Another example is when German officials came to South Korea on a diplomatic visit and wanted to visit the DMZ. The Minister of Unification took these international guests himself to the DMZ only to be denied entry by the UNC as they can ban access for non-military-related purposes.
A last example I would like to share has been widely covered by the media. In February of 2019, North and South Korea had planned a New Year sunrise-watching ceremony on Mount Kumgang. The UNC prohibited accompanying journalists from bringing video cameras and recording equipment into the area in an attempt to restrict media coverage of the event. The media heavily critiqued this interference and many people questioned the UNC’s intentions. And, the South Korean government did not try to limit that media coverage.

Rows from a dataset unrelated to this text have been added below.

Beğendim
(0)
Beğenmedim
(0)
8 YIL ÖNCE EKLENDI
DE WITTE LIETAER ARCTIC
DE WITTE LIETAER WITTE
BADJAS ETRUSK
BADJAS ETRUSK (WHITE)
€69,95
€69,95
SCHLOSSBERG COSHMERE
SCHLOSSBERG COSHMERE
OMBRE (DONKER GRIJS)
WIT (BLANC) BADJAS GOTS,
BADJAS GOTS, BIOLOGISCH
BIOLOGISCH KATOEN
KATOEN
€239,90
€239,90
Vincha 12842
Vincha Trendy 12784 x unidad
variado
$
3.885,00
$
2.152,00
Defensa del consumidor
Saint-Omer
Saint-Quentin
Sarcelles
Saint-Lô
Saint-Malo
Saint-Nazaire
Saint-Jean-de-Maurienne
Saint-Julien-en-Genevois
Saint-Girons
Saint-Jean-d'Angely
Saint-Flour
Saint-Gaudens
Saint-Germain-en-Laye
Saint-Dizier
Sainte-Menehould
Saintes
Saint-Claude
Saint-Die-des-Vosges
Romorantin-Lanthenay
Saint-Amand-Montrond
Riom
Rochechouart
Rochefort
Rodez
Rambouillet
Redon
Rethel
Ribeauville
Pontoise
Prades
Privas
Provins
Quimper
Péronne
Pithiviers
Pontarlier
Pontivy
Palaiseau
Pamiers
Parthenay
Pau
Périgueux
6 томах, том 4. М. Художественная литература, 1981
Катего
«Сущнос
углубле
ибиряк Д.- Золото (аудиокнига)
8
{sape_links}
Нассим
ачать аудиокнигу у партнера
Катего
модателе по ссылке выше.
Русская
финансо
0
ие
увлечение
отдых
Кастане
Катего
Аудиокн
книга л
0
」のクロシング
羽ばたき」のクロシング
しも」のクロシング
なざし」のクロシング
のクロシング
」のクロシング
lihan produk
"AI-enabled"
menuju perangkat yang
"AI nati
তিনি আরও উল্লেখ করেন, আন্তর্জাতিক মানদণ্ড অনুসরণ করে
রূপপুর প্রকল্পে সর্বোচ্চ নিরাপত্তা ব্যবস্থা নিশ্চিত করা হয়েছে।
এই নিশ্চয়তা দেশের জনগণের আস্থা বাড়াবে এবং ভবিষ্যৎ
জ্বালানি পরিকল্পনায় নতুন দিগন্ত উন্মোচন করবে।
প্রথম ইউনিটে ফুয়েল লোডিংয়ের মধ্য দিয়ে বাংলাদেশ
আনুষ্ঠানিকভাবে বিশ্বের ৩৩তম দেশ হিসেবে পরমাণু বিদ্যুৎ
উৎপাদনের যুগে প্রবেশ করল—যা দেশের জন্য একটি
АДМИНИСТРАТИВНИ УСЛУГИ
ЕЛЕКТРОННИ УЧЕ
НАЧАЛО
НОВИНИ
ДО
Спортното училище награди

Though they are not explicitly encouraging it, I believe the government values this reportage as it stirs public opinions towards certain directions.
[KPI] How might the North and South Korean governments respond to changes in the UNC, especially its dissolution?Does the South Korean government encourage or support changes to the workings of the UNC?
[Jang-hie Lee] North Korea wants the UNC to disband. Period. In 2019, North Korea officially demanded dissolution. South Korea has not, but the South Korean government has been making quite a bit of mention about citizens’ desires for the transfer of wartime operational control back to South Korea. While they don’t explicitly express it, the South Korean government’s attitude suggests that they agree with popular opinion and would like to go in the same direction. They are very cautious about engaging with this issue.
There are also a number of peoples’ campaigns and politicians demanding the dissolution of the UNC. I belong to one such organization called the UNC Issue Campaign. Our campaign oftentimes sends a questionnaire to the Ministry of National Defense asking when the UNC will be dissolved. The Ministry of Defense always provides pre-set default answer, returning often to the theme of not foreseeing dissolution anytime soon and not planning to expressly ask for it. However, there is always this difference in tone with the South Korean government’s actions and it’s important to read between the lines.
[KPI] As a legal scholar, what approach would be most promising to open up the needed political space for advancing peace on the Korean peninsula?
[Jang-hie Lee] Ultimately, it would be the dissolution of the UNC. Then, after that, it would be to work towards a peace agreement. More immediately, as the UNC Issue Campaign I am involved is pursuing, we should prohibit the illegal use of the UN flag. There are regulations that determine how and under what circumstance a UN flag may be used. While the unified command had been authorized to use the UN flag, the UNC of course has not. Right now, however, there are bases in Korea flying the UN flag and the US uses the UN flag wherever US forces go. The UNC Issue Campaign feels this needs to be the first step. For peace on the Korean peninsula, we don’t think the UNC has to be immediately dissolved. The UNC, as one of the signatories of the armistice agreement, would first have to transfer power invested in it to the South Korean government in order for Korea to reach a peace agreement or a peace treaty. Then, the South Korean government would legally become a party of the armistice, which would help clear the legal hurdles involved in negotiating a peace treaty. But, the ultimate goal from a legal perspective would be to dissolve the UNC.